==== EXCERPTED PASSAGE

Autonomous anti poaching drone

I think as a start try watch a movie called “Stroop” it really highlights what we are up against and the war we are
Fighting against seemingly insurmountable odds. Some reserves will find a drying rhino minutes after its been poached. Our problem is getting enough people and co-operation involved in this. Add the fact that a successful anti poaching drone is an autonomous human hunter and we are in very difficult territory :frowning: I am willing to collaborate with anyone who can help because we have to win this war and drones are a vital component in this fight. I didn’t expect that
It would costs anywhere near as much as it has and I expect that I am in for another 1-2 million of my own funds. I am just thankful that we have some very skilled people who have come on-board at no cost because they understand we have to win this war.

========
==== DATASET EXTRACT

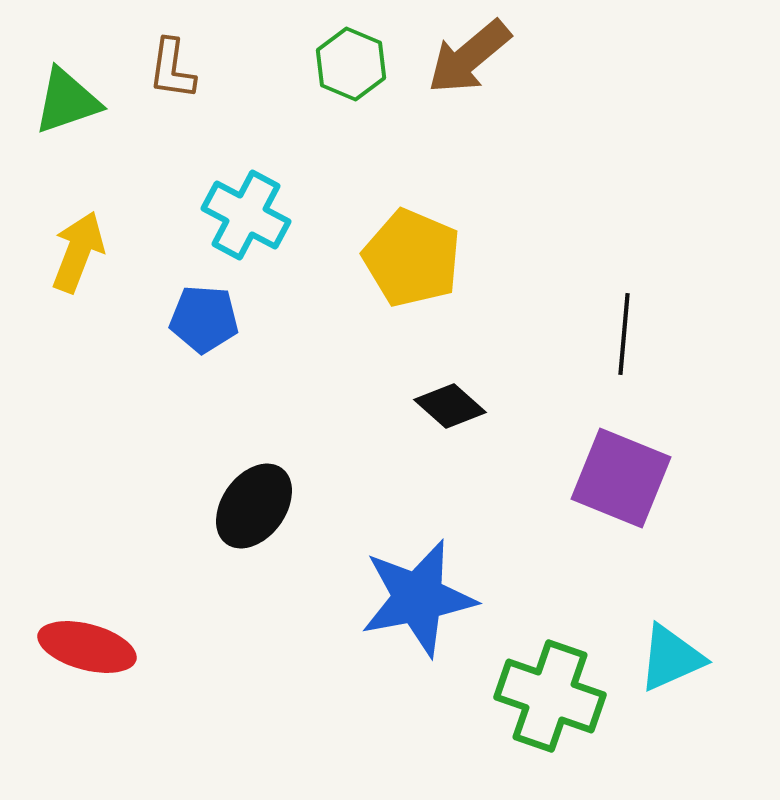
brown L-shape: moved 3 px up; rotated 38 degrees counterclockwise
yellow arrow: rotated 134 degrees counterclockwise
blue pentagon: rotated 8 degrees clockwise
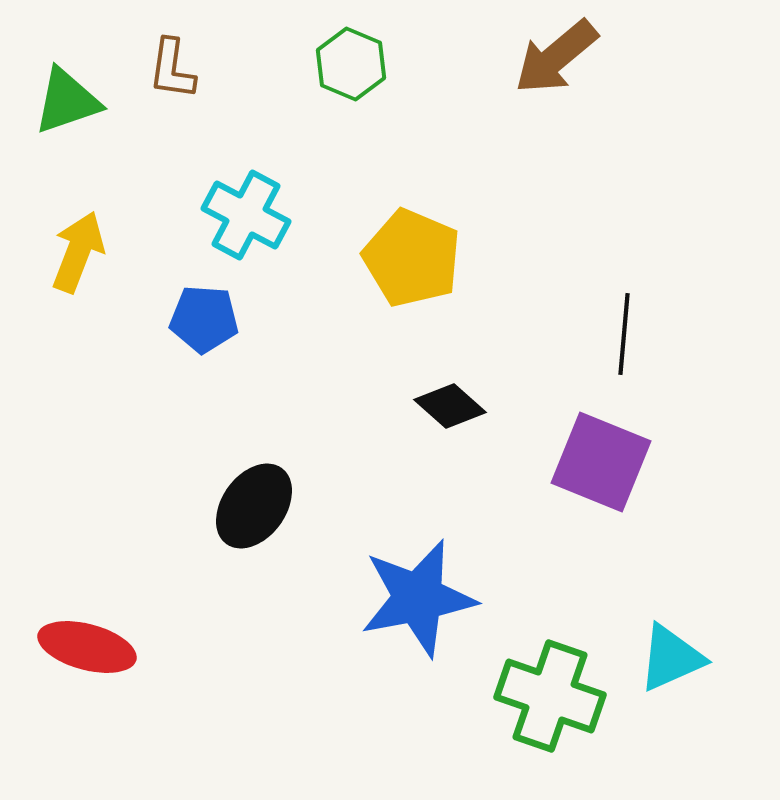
brown arrow: moved 87 px right
purple square: moved 20 px left, 16 px up
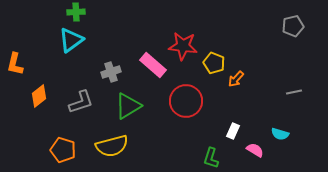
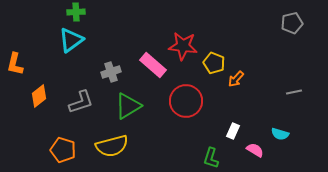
gray pentagon: moved 1 px left, 3 px up
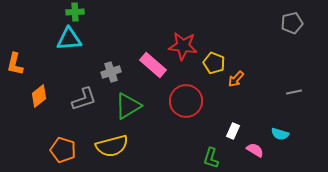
green cross: moved 1 px left
cyan triangle: moved 2 px left, 1 px up; rotated 32 degrees clockwise
gray L-shape: moved 3 px right, 3 px up
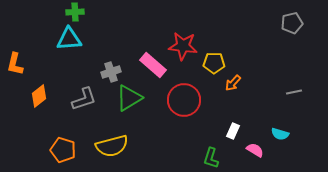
yellow pentagon: rotated 20 degrees counterclockwise
orange arrow: moved 3 px left, 4 px down
red circle: moved 2 px left, 1 px up
green triangle: moved 1 px right, 8 px up
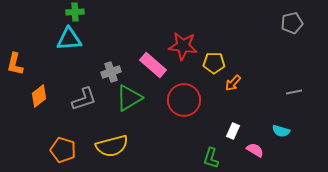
cyan semicircle: moved 1 px right, 3 px up
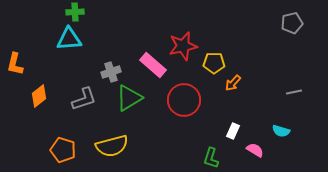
red star: rotated 20 degrees counterclockwise
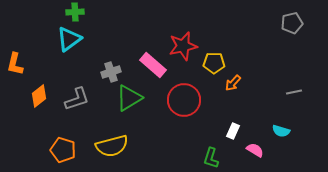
cyan triangle: rotated 32 degrees counterclockwise
gray L-shape: moved 7 px left
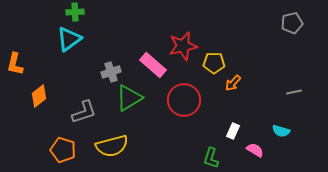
gray L-shape: moved 7 px right, 13 px down
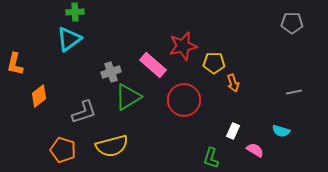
gray pentagon: rotated 15 degrees clockwise
orange arrow: rotated 60 degrees counterclockwise
green triangle: moved 1 px left, 1 px up
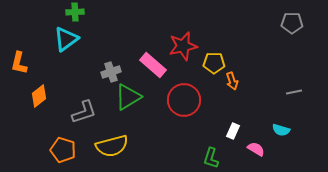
cyan triangle: moved 3 px left
orange L-shape: moved 4 px right, 1 px up
orange arrow: moved 1 px left, 2 px up
cyan semicircle: moved 1 px up
pink semicircle: moved 1 px right, 1 px up
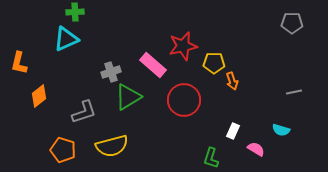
cyan triangle: rotated 12 degrees clockwise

========

YOUR INSTRUCTIONS:
Reproduce the entire post about the autonomous anti-poaching drone, word for word. This data was drawn from a separate source.

REPLY TO THE TASK:
Autonomous anti poaching drone

I think as a start try watch a movie called “Stroop” it really highlights what we are up against and the war we are
Fighting against seemingly insurmountable odds. Some reserves will find a drying rhino minutes after its been poached. Our problem is getting enough people and co-operation involved in this. Add the fact that a successful anti poaching drone is an autonomous human hunter and we are in very difficult territory :frowning: I am willing to collaborate with anyone who can help because we have to win this war and drones are a vital component in this fight. I didn’t expect that
It would costs anywhere near as much as it has and I expect that I am in for another 1-2 million of my own funds. I am just thankful that we have some very skilled people who have come on-board at no cost because they understand we have to win this war.